とは言え、この末っ子は我が家のアイドルでもあります。むっちりした魅力的なほっぺの持ち主である彼は、笑顔もかわいい。にこっと微笑まれると、「まっ、いいか」と何故かこちらも脱力。機嫌が悪いと手がつけられず、家族のみんなから「うるさい」と怒られてばかり。なのに、ニコニコ機嫌がいいと「目がかわいい。」「笑顔が素敵。」と家族みんなでほめ合い合戦なのですから、本当になんて勝手な家族。
末っ子が産まれる前のこと。やはり少し年の離れた三人目を出産されたお母さんに、私は「久しぶりの赤ちゃんてどんな感じですか」と聞いた事がありました。そのお母さんの答えは「新鮮。家族に新しい風が流れた感じ」というものでした。私は、今になってなぜかこの会話をよく思い出し、「ああ、あの人が言っていたことはこういうことだったんだ」と思うのです。
何と言っても上の二人は小学生。だんだんと親の手から離れつつあります。楽な反面、親子で衝突することも増えました。子どもは子どもで「もうママの分からず屋」と感じていることでしょう。私も「はあ、一緒に手をつないで毎日公園に行っていた頃がなつかしいなあ。」と小学生との接し方に悩んでみたり。
こうやって何だかどよんとした空気の流れることもある我が家で、二才児が、自由気ままにあっちにふらふら、こっちにふらふらしているのです。こっちが暗いとか明るいとかはおかまいなしに、姉兄のすることを真似しておぼえたことを一つ一つ披露してくれます。そして、とどめはあの笑顔。百パーセント満面の笑顔でニッコリされれば、さっきのけんかはなかったことにしようかなんて気分になるのです。家族みんなが二才児に振り回されているようでいて、実は大いに癒されているのだと、この頃思うようになりました。末っ子の誕生以来、赤ちゃんが泣いた笑ったと我が家は本当ににぎやかでした。赤ちゃんの笑顔って、本当にかわいいのです。
でも、ちょっと待って。人はだれでも赤ちゃんだったはず。みんながあの笑顔の持ち主だったはずです。娘にも息子にも、弟と同じような時代が確かにあったのです。

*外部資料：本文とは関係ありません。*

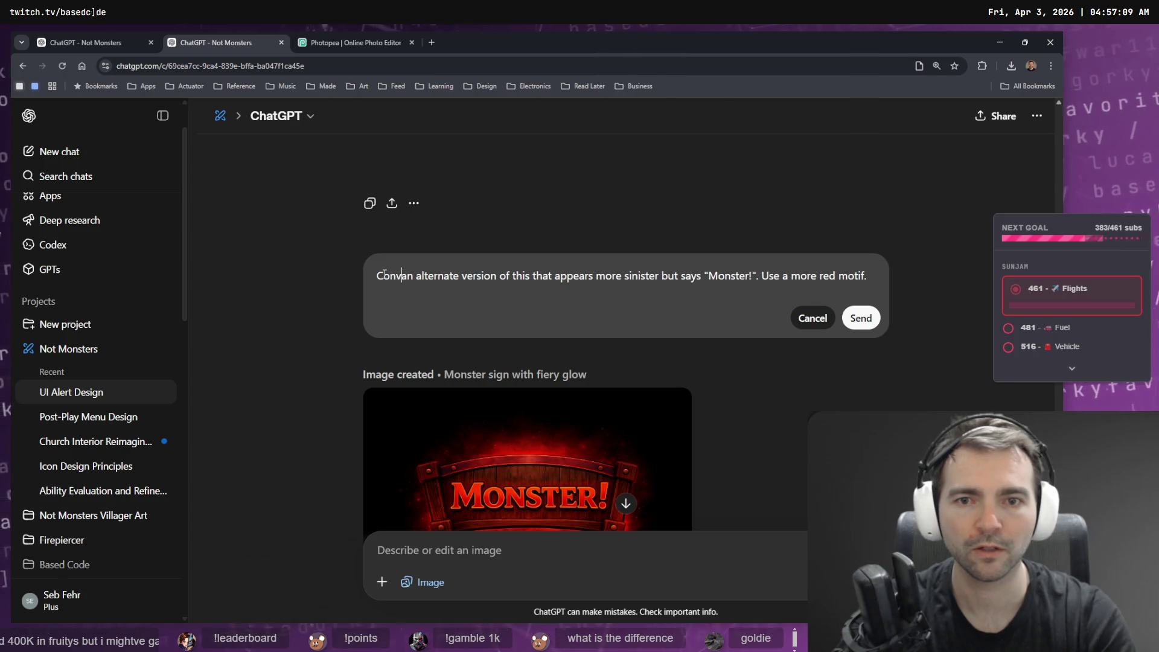
key(BackSpace)
key(BackSpace)
key(BackSpace)
text(Create)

娘が一歳半の頃の写真で友だちとならんで、にかっと笑っているものがあります。いつだったかその写真を見て、私の母が言いました。「本当に何にもいやなことを一つも知らない、曇りのない笑顔とはこれだね。」と。ってことは、今大きくなった娘の笑顔は本物じゃないのかな?何だかしばらく落ち込みました。もちろん、上の二人だって楽しい時には楽しそうな笑顔を見せてくれます。でも、時に怒ったりすねたり悩みがあるような顔をして、こちらもどっきりしてしまうのは、成長の証?それとも、私の子育てが間違っていたからなのか。そんなことを考えたこともありましたっけ。全く悩みがなくニコニコしたまま大人になるはずもありませんが、こうしてみると小さな赤ちゃん時代というのは、親子ともに貴重な時のように思います。
末っ子も、すぐに大きくなってしまうのでしょう。この子が何かいたずらをするたびに、人間のできていない私は「早く大きくなあれ。」と、ついつい思ってしまいます。でも、「ママ、ママ」と無条件にすりすりしてくれるのは、あとわずかなのかも。だったら、もうあと少し、このまんまる笑顔に癒されていたいなあとも思うのでした。